NLMK says work is progressing to repair the collapsed iron ore conveyor gallery at Stoilensky plant, which supplies the firm’s principal Lipetsk steelworks. The steelmaker estimates repairs will take 15 days, after which it will take 24 hours to achieve full capacity of the gallery and another 24 hours to reinstate the full processing cycle.
The firm’s dispatches of steel products will not be impacted by the incident, NLMK says, but merchant pig iron dispatches may be affected. The company’s iron ore needs are currently met by existing stocks and external supply has been secured. Kallanish learns that Metalloinvest is supplying the feedstock, and market participants say it is likely the China import price was used as a benchmark.

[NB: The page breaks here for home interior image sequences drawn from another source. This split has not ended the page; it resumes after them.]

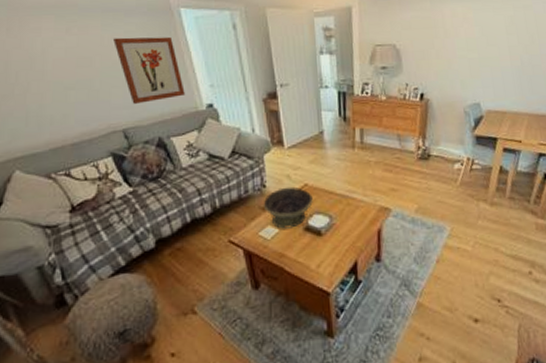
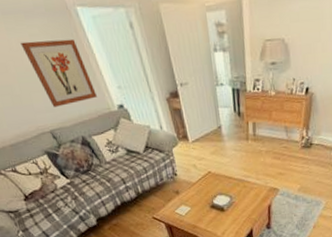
decorative bowl: present [263,186,313,229] -> none [176,174,216,208]

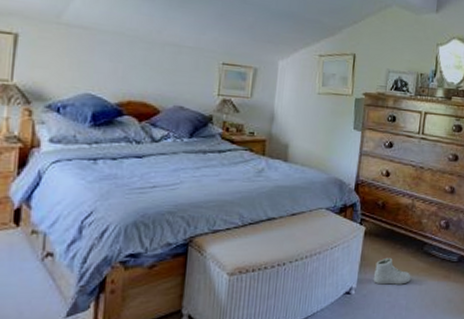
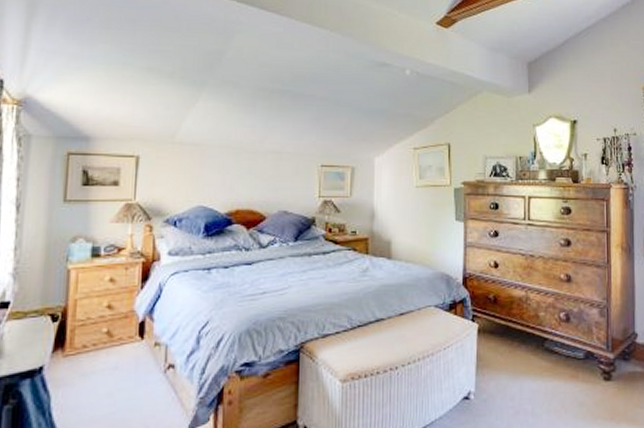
sneaker: present [373,257,411,285] -> none [492,356,534,388]

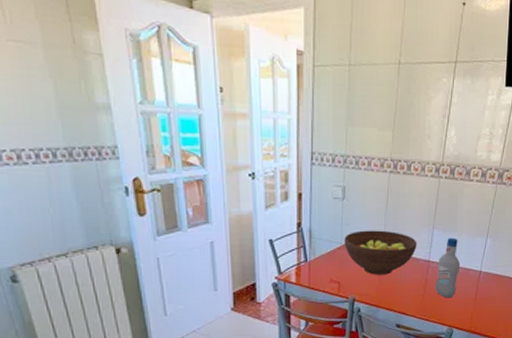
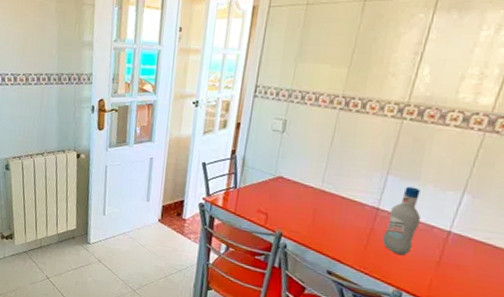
fruit bowl: present [344,230,417,275] -> none [278,165,365,215]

Stoilensky’s conveyor gallery collapsed on 7 September, halting the iron ore processing chain and leaving NLMK with just ten days of iron ore to supply Lipetsk (see Kallanish passim). This plant produces all of the company’s merchant metallic and semi-finished products, including slab for its European re-rolling assets. Its monthly needs are around 200,000-230,000 tonnes.
Provided the repairs and recommissioning go according to plan, there is unlikely to be any effect on finished product sales and prices, although some degree of support to pig iron merchant prices is expected. Following the incident, some CIS pig iron suppliers have withheld from entering into direct negotiations, and some reviewed their offers upwards to around $355-365/t fob Black Sea, depending on the market. One Russian supplier voiced offers at $380-390/t fob to all markets.